Epilepsia na Obra de Rubens

Em Os Milagres de Santo Ignacio de Loyola (1618), Peter Pawel Rubens (1577-1640) registrou magnificamente duas personagens epilépticas.

Os Milagres de Santo Ignácio de Loyola (1618). Pieter Pawel Rubens (1577-1640). Óleo sobre tela, 535 x 395 cm. Kunsthistorisches Museum (Viena).

A pintura evidencia Santo Ignacio ministrando uma missa na presença de alguns religiosos.
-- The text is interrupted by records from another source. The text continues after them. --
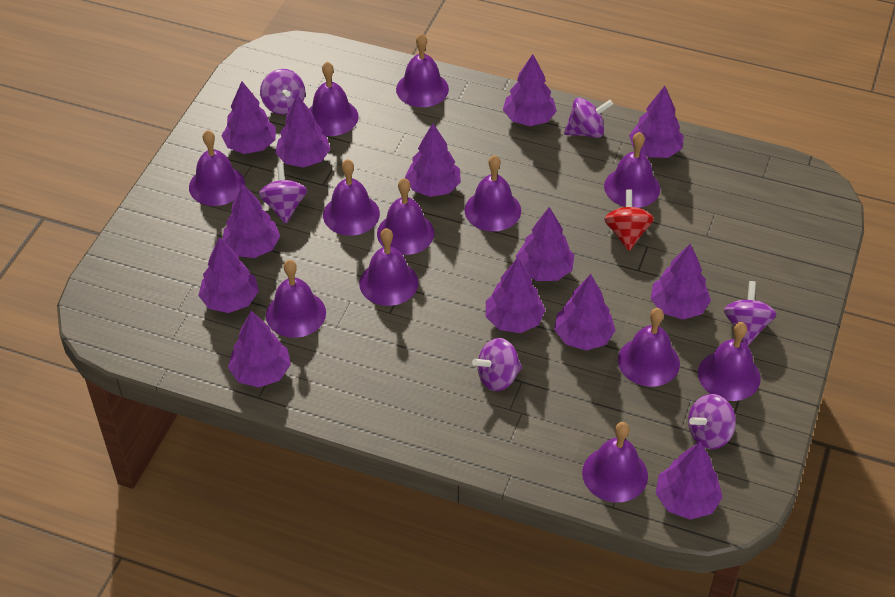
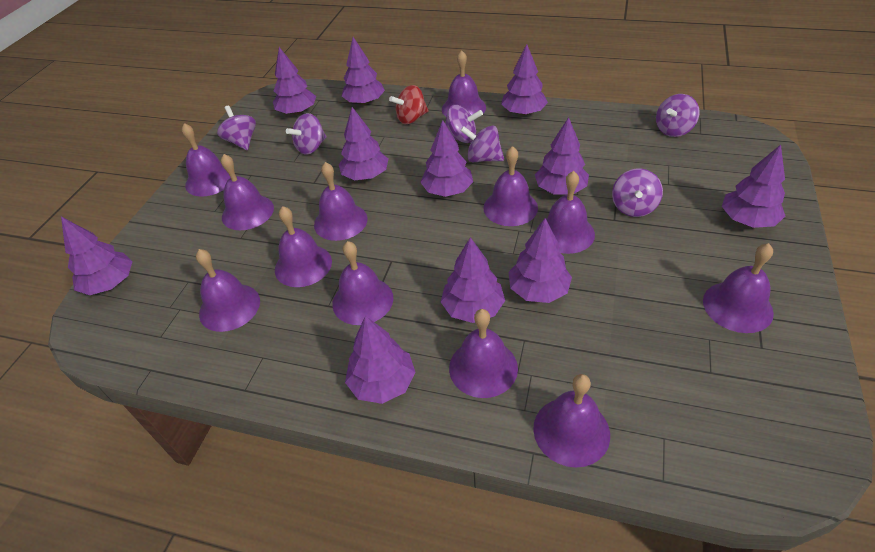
purple tree: [198,237,259,313] [221,81,276,154] [223,184,280,258] [228,311,291,387] [275,94,331,168] [405,124,461,197] [486,257,545,333] [503,54,557,126] [516,207,574,281] [554,274,616,350] [629,86,684,158] [651,243,711,319] [655,441,723,520] = 13 -> [61,217,133,295] [273,47,316,115] [339,107,389,180] [342,37,385,105] [345,316,416,404] [420,120,473,197] [441,237,505,323] [501,44,548,116] [509,218,572,303] [535,117,589,194] [722,145,785,228] = 11

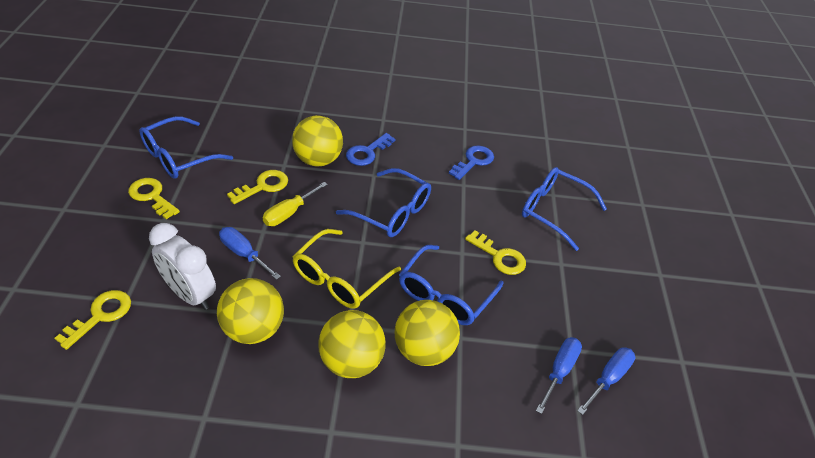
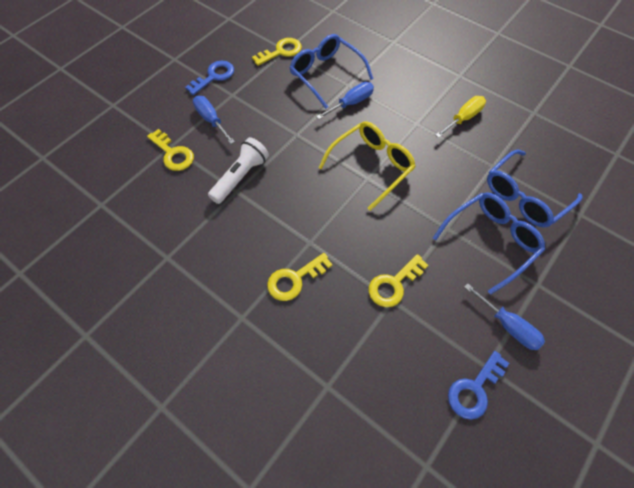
blue glasses: [139,116,233,179] [336,168,431,237] [399,245,504,325] [522,167,607,251] = 4 -> [289,34,374,109] [433,192,545,295] [487,149,583,228] = 3
white clock: [149,223,216,310] = 1 -> none = 0
white flashlight: none = 0 -> [208,137,269,204] = 1
yellow ball: [217,278,284,344] [292,115,343,167] [318,310,386,378] [395,300,460,366] = 4 -> none = 0

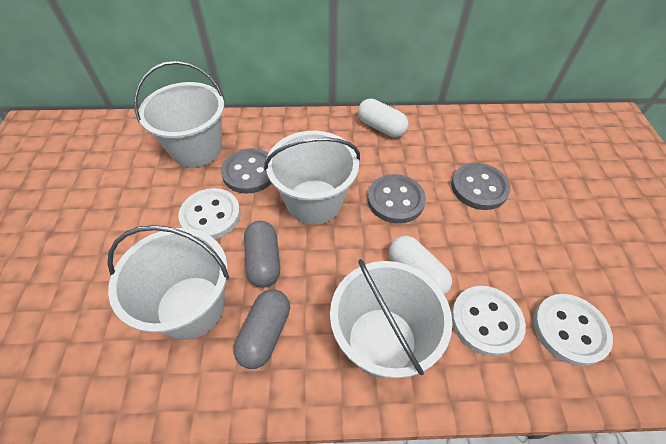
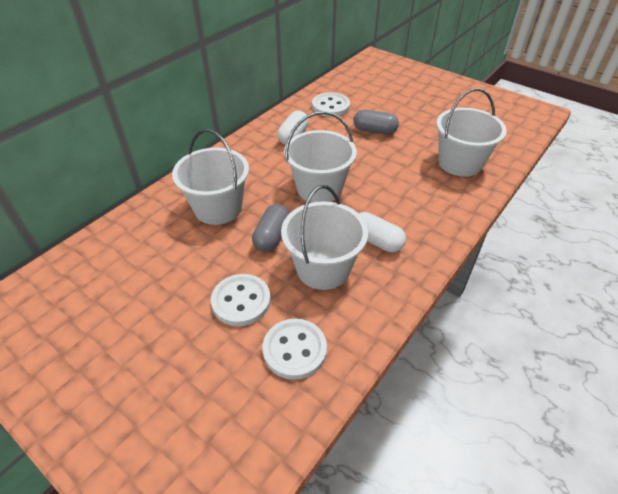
grey button: [221,148,272,194] [367,174,426,224] [451,163,510,210] = 3 -> none = 0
Ele eleva os olhos aos céus, põe a mão esquerda sobre o altar e, com a direita, abençoa os doentes que suplicam por um milagre curativo.

Observe a representação realista das possíveis crises tônico-clônicas nas duas figuras que aparecem à esquerda na imagem.


Em primeiro plano, caído no chão, destaca-se um homem apresentando sialorréia durante a convulsão e, logo atrás dele, uma mulher cianótica aparece amparada, enquanto se contorce e lança um grito epiléptico, com o rosto e o corpo em desalinho.


Durante a Idade Média, era a epilepsia tida como uma possessão por espíritos malignos, que deviam ser expulsos por Cristo. As autoridades eclesiais criam que exorcizar o demônio do corpo de uma vítima era a única cura para a síndrome. Um sacerdote era designado “curador”. Este interessante fato histórico pode ser apreciado na tela de Rubens. É clara na pintura a representação da crise como uma possessão demoníaca, uma vez que uma dupla imagem de demônios aparece na parte superior esquerda do quadro, como se a benção concebida pelas mãos de Santo Ignácio houvesse operado o milagre da cura dos dois epilépticos.

Cor, luz e perspectiva mostram a enorme influência da Escola Veneziana na pintura de Rubens. Os recursos técnicos do pintor e a retórica barroca da tela aumentam a dramaticidade da obra.

REFERÊNCIAS:
1.Peter Wolf: Sociocultural History of Epilepsy
2.BEZERRA, A.J.C.; As belas artes da medicina. Conselho Regional de Medicina do Distrito Federal, Brasília, 2003.